Amer. Le mot avait valu quelques problèmes au candidat démocrate Barack Obama quand il l'avait utilisé il y a quelques mois lors d'une réunion à huis clos avec des donateurs à propos d'électeurs confrontés aux difficultés économiques. Ce qualificatif semble aller comme un gant à l'ex-président Bill Clinton qui a du mal à tourner la page des primaires perdues par son épouse Hillary. Il ne suffit pas de grand chose pour que son amertume explose.
Bill vient de faire encore des siennes. Lors de sa première interview télévisée depuis la défaite d'Hillary, il n'a pas pu s'empêcher de remâcher sa rancoeur. Il ne peut plus faire beaucoup de tort dans l'immédiat à son épouse.
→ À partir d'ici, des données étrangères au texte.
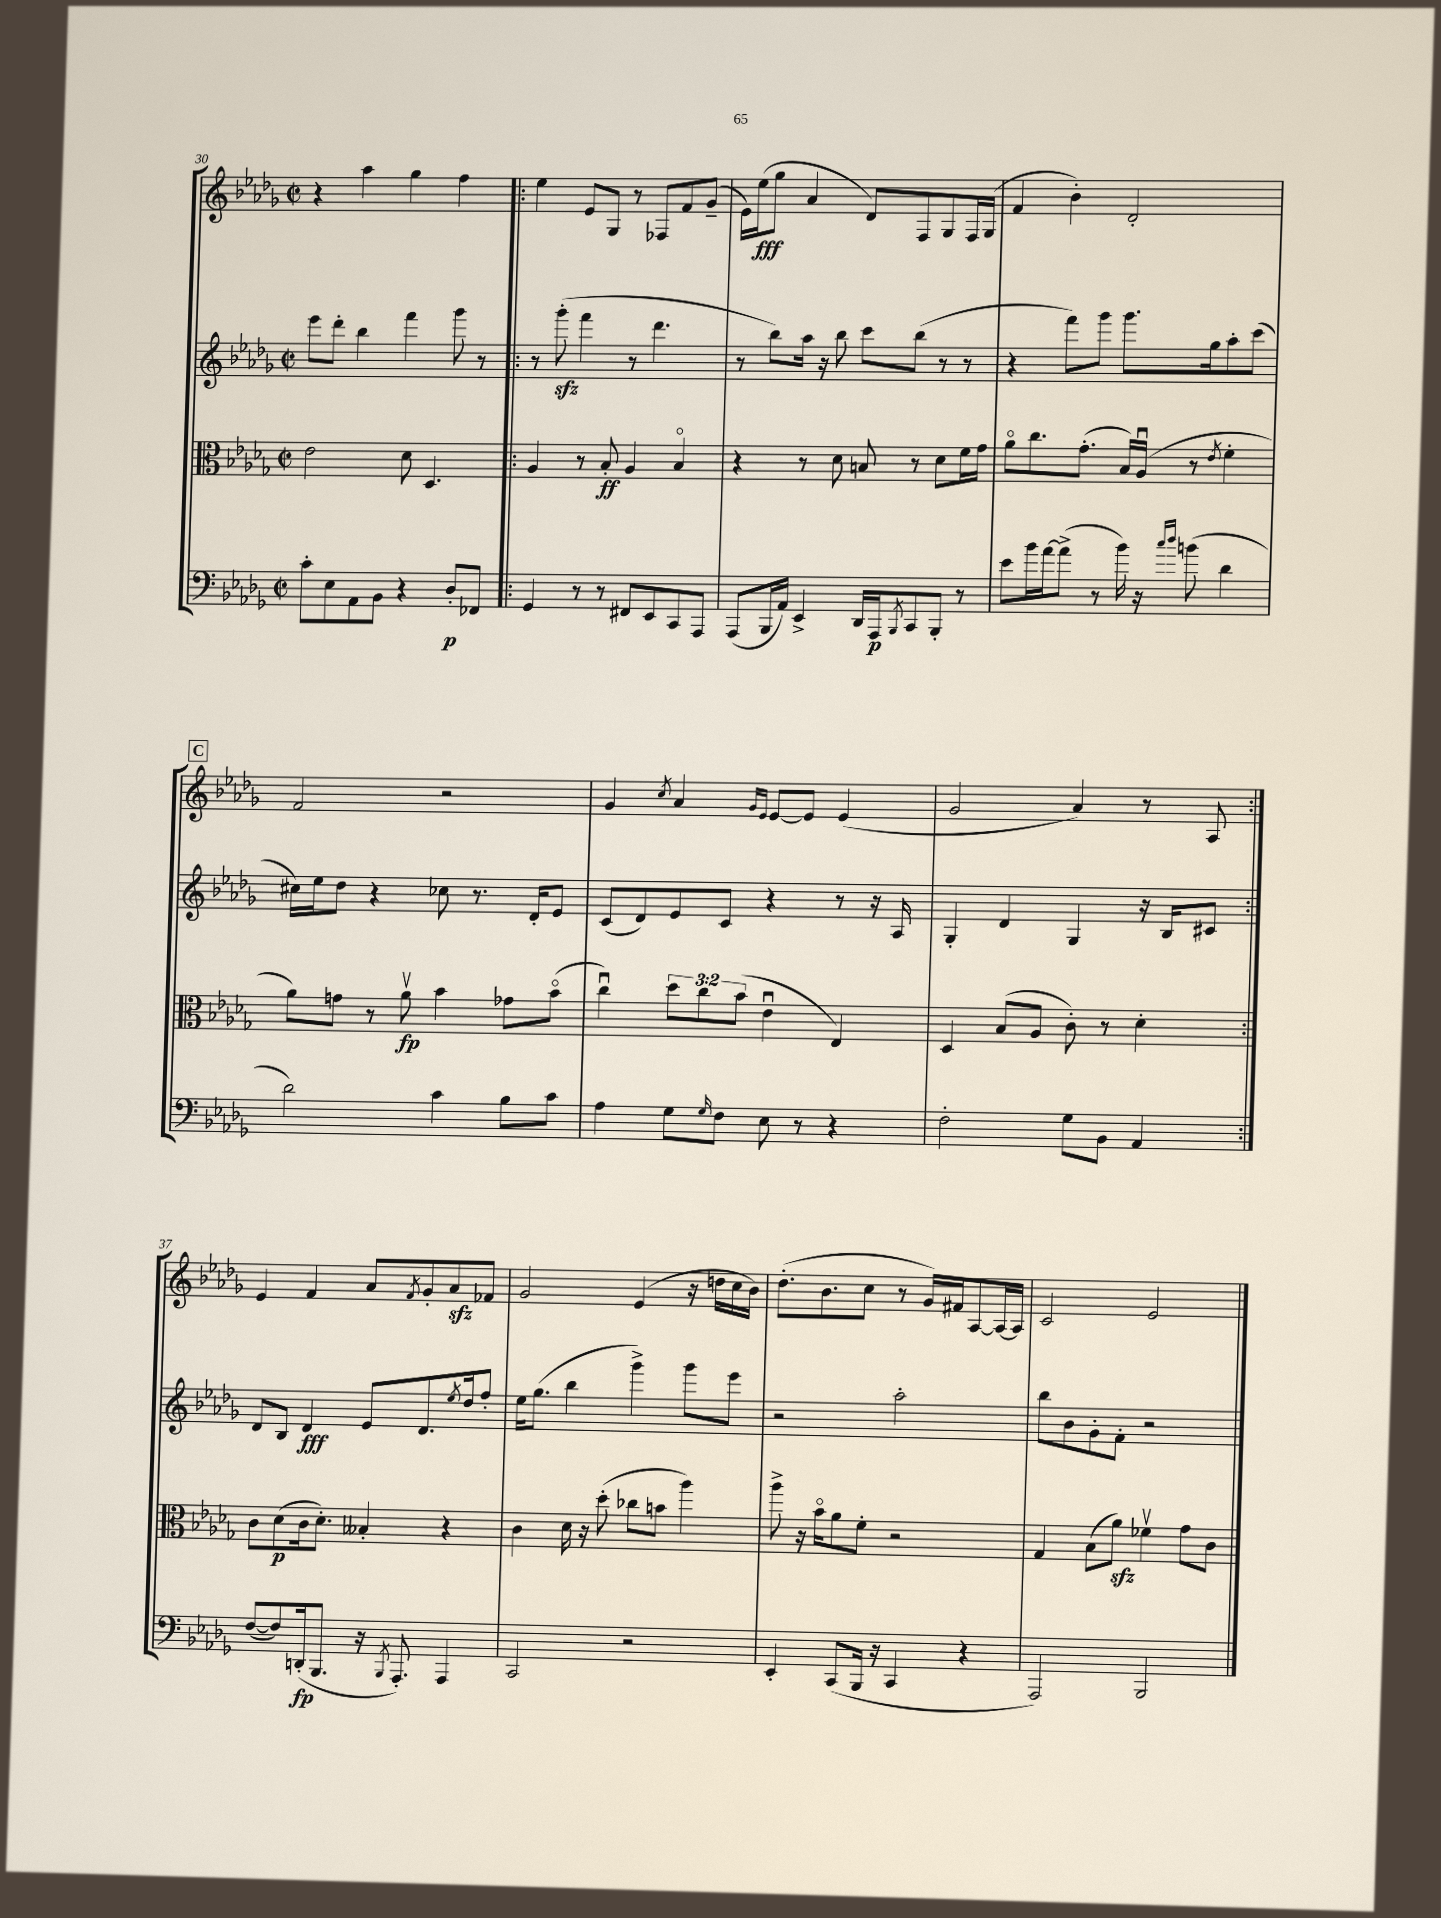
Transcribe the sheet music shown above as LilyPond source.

En revanche, Barack Obama, qui est dans un duel assez serré avec le candidat républicain John McCain, se passerait bien de ces commentaires qui montrent que la famille démocrate n'est pas vraiment unie.
L'entretien à la chaîne de télévision ABC News a eu lieu alors qu'il se trouvait au Liberia lors d'une tournée africaine sur le thème du sida pour sa fondation. ABC News raconte dans un article sur son site web que l'ex-président a d'abord déclaré qu'il ne voulait pas ressasser de vieilles histoires alors qu'il était interrogé sur son éventuelle responsabilité dans la défaite de son épouse. Mais ensuite, il s'est mis à défendre son rôle et à accuser les médias. A la question: "Est ce que personnellement vous avez des regrets sur ce que vous avez fait, en faisant campagne pour votre épouse?". Il a répondu: "Oui, mais pas ceux auxquels vous pensez. Et ce serait contreproductif pour moi d'en parler (...) Il y a des choses que j'aurais aimé lui dire de faire. Des choses que j'aurais aimé dire et des choses que j'aurais aimé ne pas dire". "Mais je ne suis pas un raciste", a-t-il poursuivi. "Je n'ai pas fait de commentaire raciste et je ne l'ai jamais attaqué (Obama) personnellement". ll faisait référence à ses propos au moment de la primaire de Caroline du Sud qui a suscité la colère de la communauté noire. Après la victoire d'Obama contre sa femme dans cet Etat, il avait semblé limiter l'importance de la victoire en notant que Jesse Jackson avait gagné la Caroline du Sud en 1984 et en 1988 lors de précédentes primaires démocrates. L'ex-président a assuré qu'il n'était pas en colère contre Obama: "Je ne suis pas et je n'ai jamais été furieux contre le sénateur Obama".
Bill a fini la campagne des primaires plutôt isolé, embarrassant ses amis par ses explosions de colère. Pendant des semaines, le monde politique et médiatique a décrit un ex-Président hors du coup, irascible, narcissique, multipliant les gaffes. « Qu’est-il arrivé à Bill Clinton ? Pendant des mois, cela a été un grand mystère de la campagne : comment l’homme politique le plus talentueux de sa génération pouvait-il devenir une incessante machine à gaffes », s'interrogeait en mai le journaliste Jonathan Darman dans Newsweek. Des hypothèses ont été avancées : l’ex-Président aurait passé trop de temps ces dernières années avec des milliardaires ou il aurait tenté inconsciemment de saboter la campagne de son épouse. Darman pensait plutôt que l’équipe de campagne d’Hillary avait décidé que Bill devait garder profil bas et ne pas trop déployer son charme. Et c’était un rôle que l’ex-Président avait du mal à endosser.
Le voyage en Afrique avant un discours à la Conférence internationale sur le sida cette semaine à Mexico était l'occasion pour Bill Clinton de retrouver une posture d'ancien président, sage parmi les sages, qu'il a perdue pendant la campagne des primaires. Mais son explosion d'amertume le fait apparaître de nouveau comme un has-been qui n’accepte pas que son heure de gloire soit passée et qui ne supporte pas l'idée que Barack Obama puisse le transformer définitivement en retraité de la politique.